-- Task directions --
Beginning with the first line of the material, set down each line exactly as written, up to and including the line with "### 1. Jurisdiction".

-- Data records --
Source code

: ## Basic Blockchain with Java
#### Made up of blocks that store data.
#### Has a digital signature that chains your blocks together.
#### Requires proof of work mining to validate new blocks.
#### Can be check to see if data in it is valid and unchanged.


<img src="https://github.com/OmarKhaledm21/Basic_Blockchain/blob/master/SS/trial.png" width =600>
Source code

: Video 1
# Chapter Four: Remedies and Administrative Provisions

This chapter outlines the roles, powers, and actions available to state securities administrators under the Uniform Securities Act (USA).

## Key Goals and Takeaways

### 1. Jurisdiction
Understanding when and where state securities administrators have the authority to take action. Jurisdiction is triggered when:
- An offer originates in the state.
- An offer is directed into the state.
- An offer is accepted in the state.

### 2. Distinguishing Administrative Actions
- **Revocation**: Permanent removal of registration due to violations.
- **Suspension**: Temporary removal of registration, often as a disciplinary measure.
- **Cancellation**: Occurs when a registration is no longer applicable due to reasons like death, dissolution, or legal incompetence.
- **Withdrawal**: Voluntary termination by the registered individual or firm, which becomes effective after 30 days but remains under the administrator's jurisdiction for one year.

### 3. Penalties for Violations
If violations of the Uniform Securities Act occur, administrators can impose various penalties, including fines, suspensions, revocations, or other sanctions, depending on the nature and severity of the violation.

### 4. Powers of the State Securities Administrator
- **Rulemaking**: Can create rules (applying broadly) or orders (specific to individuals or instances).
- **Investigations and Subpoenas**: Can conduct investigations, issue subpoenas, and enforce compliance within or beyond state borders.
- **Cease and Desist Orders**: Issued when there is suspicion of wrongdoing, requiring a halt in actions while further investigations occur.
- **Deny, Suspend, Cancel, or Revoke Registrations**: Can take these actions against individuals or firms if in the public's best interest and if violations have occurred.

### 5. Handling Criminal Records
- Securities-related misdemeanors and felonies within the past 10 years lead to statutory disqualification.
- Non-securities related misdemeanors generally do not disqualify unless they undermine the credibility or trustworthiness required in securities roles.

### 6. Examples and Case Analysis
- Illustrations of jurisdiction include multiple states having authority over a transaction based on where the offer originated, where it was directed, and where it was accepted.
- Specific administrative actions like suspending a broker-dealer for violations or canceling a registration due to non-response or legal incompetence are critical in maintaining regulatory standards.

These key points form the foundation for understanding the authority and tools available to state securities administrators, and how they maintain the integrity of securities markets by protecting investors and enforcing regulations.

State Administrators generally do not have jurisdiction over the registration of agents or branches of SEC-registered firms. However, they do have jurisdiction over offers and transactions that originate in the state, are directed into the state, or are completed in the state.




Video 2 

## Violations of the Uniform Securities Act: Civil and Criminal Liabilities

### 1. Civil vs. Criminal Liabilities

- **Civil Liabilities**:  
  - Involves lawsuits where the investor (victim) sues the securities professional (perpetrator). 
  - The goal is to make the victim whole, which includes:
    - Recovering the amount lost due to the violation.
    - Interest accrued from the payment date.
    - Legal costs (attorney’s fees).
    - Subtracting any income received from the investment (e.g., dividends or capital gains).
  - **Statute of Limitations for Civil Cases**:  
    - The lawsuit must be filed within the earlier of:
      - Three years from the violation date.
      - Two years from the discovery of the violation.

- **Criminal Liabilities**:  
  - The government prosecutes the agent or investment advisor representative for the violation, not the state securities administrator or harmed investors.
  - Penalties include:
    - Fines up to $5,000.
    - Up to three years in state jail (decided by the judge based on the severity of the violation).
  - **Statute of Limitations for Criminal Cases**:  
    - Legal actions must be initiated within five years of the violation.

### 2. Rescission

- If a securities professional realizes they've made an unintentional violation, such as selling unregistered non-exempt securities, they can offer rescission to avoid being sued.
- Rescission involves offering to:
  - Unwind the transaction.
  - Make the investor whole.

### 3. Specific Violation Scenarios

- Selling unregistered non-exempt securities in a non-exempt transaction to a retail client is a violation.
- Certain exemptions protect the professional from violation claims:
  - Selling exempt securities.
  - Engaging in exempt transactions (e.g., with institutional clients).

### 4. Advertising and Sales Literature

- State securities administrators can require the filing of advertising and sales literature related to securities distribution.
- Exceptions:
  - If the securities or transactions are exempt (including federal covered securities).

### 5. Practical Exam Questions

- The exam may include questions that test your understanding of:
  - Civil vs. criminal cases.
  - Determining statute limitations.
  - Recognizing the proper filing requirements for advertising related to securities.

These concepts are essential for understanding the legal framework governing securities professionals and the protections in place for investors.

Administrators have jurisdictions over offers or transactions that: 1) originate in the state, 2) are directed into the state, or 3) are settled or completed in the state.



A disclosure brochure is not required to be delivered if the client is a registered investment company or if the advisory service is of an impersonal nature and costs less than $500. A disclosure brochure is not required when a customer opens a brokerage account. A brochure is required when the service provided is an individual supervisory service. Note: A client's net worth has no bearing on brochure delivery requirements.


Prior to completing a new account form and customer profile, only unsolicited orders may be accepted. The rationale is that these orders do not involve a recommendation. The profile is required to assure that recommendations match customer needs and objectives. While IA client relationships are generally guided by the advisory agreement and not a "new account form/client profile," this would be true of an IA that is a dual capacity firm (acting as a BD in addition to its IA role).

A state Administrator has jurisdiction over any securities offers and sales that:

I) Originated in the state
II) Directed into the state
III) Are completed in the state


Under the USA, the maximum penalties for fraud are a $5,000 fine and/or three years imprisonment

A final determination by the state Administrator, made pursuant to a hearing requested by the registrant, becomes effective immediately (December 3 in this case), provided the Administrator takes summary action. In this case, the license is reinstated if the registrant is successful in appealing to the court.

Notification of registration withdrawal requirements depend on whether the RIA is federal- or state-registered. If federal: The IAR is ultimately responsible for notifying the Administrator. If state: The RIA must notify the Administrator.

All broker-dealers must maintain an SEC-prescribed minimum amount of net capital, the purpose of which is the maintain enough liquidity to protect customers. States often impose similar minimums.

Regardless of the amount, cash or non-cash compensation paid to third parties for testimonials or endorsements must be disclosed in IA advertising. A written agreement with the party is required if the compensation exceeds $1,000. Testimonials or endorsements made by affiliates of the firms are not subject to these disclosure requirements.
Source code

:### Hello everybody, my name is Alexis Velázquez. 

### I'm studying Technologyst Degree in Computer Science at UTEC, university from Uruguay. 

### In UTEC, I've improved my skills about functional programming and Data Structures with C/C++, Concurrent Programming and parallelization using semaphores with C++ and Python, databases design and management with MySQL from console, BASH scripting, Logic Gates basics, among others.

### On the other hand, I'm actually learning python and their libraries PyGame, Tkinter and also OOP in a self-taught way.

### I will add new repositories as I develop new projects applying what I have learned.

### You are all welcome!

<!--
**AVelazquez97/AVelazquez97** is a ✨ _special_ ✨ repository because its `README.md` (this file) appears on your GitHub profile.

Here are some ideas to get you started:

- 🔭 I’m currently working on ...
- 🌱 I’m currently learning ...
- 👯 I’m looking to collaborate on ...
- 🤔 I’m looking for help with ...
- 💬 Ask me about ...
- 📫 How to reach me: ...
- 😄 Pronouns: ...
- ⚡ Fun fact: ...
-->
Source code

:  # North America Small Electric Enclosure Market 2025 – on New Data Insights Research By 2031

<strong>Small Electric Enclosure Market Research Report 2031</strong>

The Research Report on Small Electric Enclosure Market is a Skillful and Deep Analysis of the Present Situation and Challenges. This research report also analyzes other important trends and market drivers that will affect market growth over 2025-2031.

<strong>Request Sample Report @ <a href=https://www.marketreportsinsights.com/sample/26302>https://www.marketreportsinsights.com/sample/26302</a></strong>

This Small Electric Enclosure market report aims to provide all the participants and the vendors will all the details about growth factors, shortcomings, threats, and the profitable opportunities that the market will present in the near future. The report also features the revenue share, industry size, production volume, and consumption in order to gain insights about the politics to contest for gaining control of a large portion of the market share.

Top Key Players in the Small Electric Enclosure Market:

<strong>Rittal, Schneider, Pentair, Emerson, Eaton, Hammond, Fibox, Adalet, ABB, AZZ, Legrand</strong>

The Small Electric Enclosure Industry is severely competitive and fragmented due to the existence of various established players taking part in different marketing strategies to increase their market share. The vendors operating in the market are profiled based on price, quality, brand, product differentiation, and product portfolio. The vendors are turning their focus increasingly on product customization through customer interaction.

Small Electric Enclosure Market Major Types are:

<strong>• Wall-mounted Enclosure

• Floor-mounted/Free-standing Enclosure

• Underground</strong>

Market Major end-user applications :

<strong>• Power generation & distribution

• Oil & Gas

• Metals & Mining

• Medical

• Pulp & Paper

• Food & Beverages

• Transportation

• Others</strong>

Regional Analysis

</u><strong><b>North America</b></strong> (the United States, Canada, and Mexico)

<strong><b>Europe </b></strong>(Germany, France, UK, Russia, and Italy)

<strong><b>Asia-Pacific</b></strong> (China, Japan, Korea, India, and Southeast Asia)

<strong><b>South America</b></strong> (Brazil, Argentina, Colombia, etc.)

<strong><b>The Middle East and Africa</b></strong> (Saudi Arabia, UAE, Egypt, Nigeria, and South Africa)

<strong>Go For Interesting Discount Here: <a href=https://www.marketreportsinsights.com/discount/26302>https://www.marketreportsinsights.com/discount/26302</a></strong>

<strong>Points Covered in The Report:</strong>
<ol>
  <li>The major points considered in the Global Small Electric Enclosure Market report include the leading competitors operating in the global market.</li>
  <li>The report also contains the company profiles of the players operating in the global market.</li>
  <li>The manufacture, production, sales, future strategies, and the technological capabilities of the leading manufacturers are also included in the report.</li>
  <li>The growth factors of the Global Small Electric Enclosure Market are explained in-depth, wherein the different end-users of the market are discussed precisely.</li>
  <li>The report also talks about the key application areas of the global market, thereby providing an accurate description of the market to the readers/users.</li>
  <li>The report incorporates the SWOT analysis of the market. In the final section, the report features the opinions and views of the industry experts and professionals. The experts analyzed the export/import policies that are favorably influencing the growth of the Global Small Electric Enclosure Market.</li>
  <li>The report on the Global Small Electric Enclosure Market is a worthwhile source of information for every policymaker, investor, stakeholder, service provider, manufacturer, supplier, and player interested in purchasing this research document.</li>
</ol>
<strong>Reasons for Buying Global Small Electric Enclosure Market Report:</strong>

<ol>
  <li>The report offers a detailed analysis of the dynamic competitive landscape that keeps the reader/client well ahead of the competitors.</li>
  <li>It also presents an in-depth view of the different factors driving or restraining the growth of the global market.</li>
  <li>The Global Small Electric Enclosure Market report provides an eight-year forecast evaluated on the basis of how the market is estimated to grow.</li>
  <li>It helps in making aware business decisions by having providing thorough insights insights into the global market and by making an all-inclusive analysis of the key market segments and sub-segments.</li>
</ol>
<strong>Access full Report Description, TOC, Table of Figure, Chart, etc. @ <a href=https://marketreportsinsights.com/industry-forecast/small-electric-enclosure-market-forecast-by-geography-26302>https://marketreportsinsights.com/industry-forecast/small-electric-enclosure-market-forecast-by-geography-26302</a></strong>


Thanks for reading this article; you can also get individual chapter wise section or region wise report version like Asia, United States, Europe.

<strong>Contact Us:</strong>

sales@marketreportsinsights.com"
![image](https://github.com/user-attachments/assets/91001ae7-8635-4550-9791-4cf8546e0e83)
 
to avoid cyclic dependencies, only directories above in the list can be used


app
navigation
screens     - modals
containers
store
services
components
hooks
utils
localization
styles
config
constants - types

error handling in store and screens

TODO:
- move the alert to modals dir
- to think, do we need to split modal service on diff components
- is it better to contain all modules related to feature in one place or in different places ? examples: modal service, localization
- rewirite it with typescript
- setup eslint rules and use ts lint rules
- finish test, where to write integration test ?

-- Task answer --
Source code

: ## Basic Blockchain with Java
#### Made up of blocks that store data.
#### Has a digital signature that chains your blocks together.
#### Requires proof of work mining to validate new blocks.
#### Can be check to see if data in it is valid and unchanged.


<img src="https://github.com/OmarKhaledm21/Basic_Blockchain/blob/master/SS/trial.png" width =600>
Source code

: Video 1
# Chapter Four: Remedies and Administrative Provisions

This chapter outlines the roles, powers, and actions available to state securities administrators under the Uniform Securities Act (USA).

## Key Goals and Takeaways

### 1. Jurisdiction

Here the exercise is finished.